Reduces breast and prostate cancer rates by 50% in high-exposure groups.
A 20-year study showed sun-avoidant women had a 60% higher mortality rate.
Skin Cancer Misconceptions:
Basal cell carcinoma (BCC): Most common (80%), non-fatal, linked to sun exposure.
Squamous cell carcinoma (SCC): Second most common, 95% survival rate, can metastasize.
Melanoma: Only 1% of cases but causes most skin cancer deaths; not strongly linked to sunlight.
Sunscreen may increase melanoma risk; fluorescent lights double melanoma risk in workplace studies.
Dermatology Industry Critique:
Dermatologists were rebranded as skin cancer experts via a 1980s PR campaign, which inflated public fear.
Mohs surgery, costing thousands, is overused despite cheaper alternatives (e.g., scraping, creams).
Private equity firms exploit dermatology, using non-doctors for biopsies, increasing misdiagnoses.
Medicare data: Dermatologists (1% of physicians) received 3% of payments ($3.04 billion in 2013).

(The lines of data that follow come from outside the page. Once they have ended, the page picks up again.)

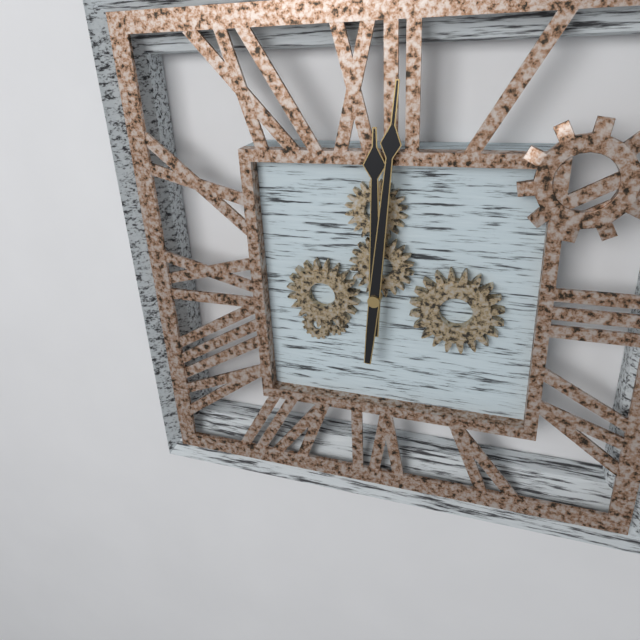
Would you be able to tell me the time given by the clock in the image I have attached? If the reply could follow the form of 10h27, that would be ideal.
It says 12h01
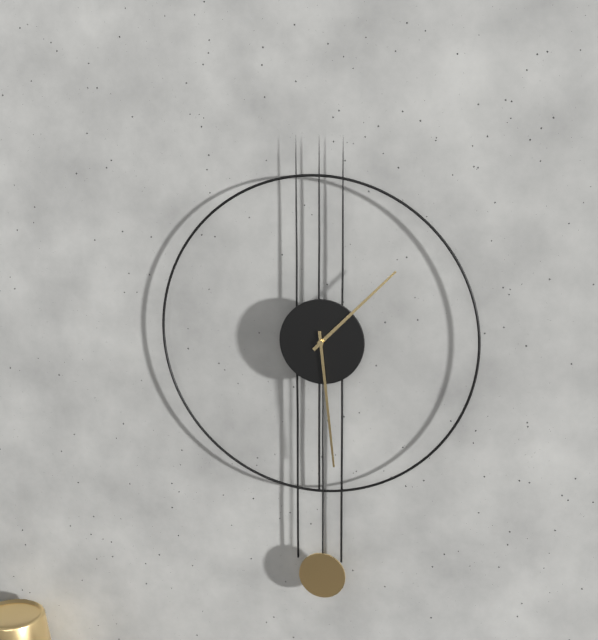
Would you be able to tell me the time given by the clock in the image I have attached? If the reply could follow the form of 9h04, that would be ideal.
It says 1h29
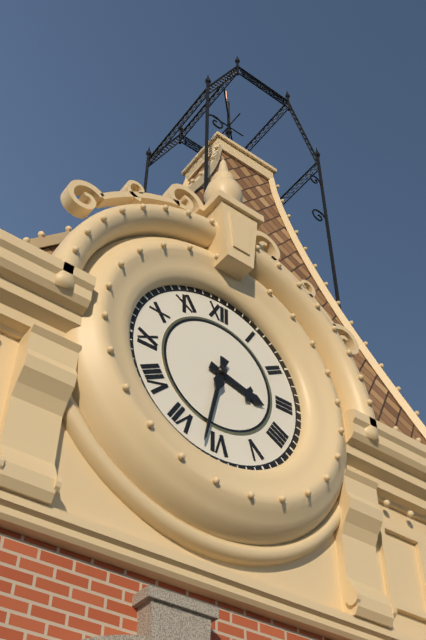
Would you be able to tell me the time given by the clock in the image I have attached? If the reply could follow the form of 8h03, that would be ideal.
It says 3h32
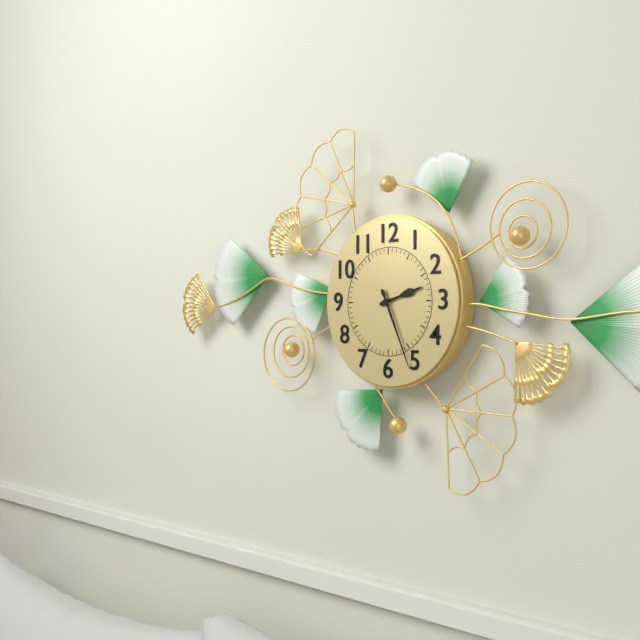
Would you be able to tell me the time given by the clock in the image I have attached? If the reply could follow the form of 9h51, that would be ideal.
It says 2h26
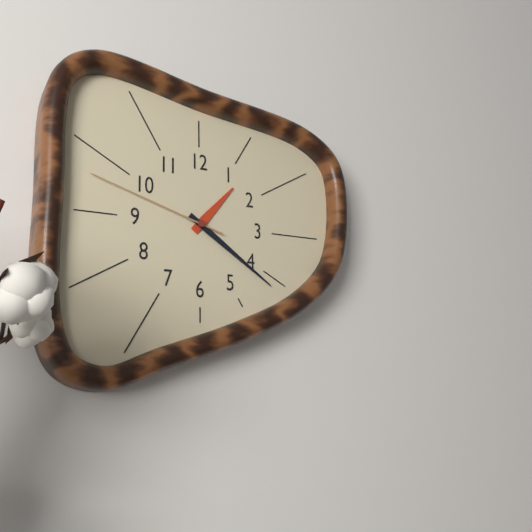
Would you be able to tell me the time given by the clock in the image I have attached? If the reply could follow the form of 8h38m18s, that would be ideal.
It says 1h21m48s
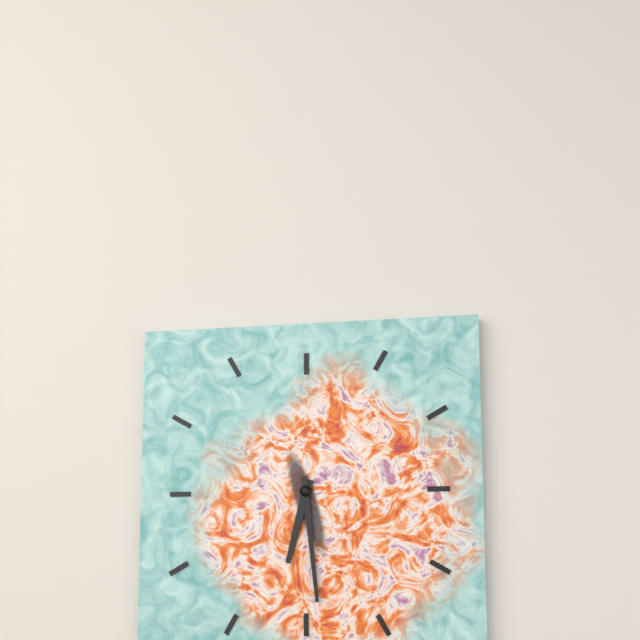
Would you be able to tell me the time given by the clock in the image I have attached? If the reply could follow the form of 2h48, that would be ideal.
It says 6h29
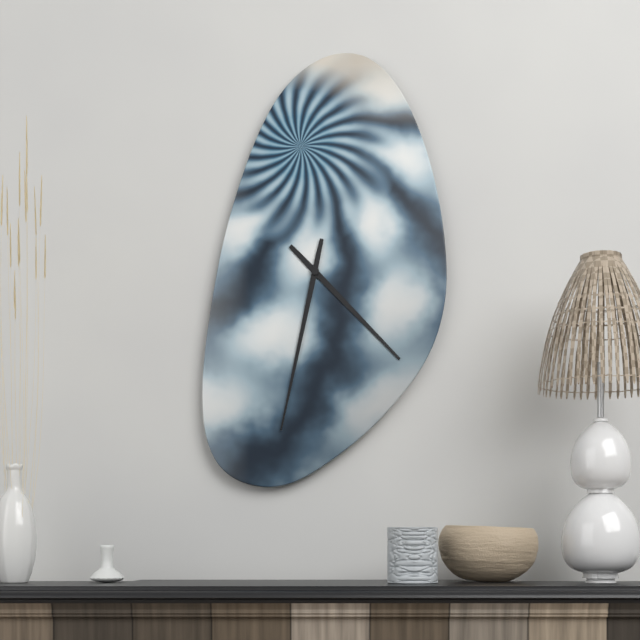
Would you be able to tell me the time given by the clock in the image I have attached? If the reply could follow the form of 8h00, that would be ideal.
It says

Healthy Sunbathing and Prevention:
Optimal sun exposure: 10 a.m.–2 p.m., stop when skin turns pink to avoid burns.
Use zinc oxide-based sunscreens; avoid chemical-based ones due to toxicity.
Healthy fats (e.g., omega-3s) and zeta potential support skin’s ability to absorb sunlight.
Supplements like selenium, CoQ10, and vitamin D may reduce skin cancer recurrence.
Skin Cancer Treatment Alternatives:
Surgical removal is effective but overused; scars can cause chronic issues.
Black salve: Corrosive, risky, often causes worse outcomes than surgery.
Imiquimod: Stimulates immune response, less effective, has side effects.
Curaderm (nightshade extract): Effective for BCC, SCC, and melanoma with minimal side effects.
DMSO with vitamin C: 86.7% success rate for BCC in a 2022 trial, fewer side effects than imiquimod.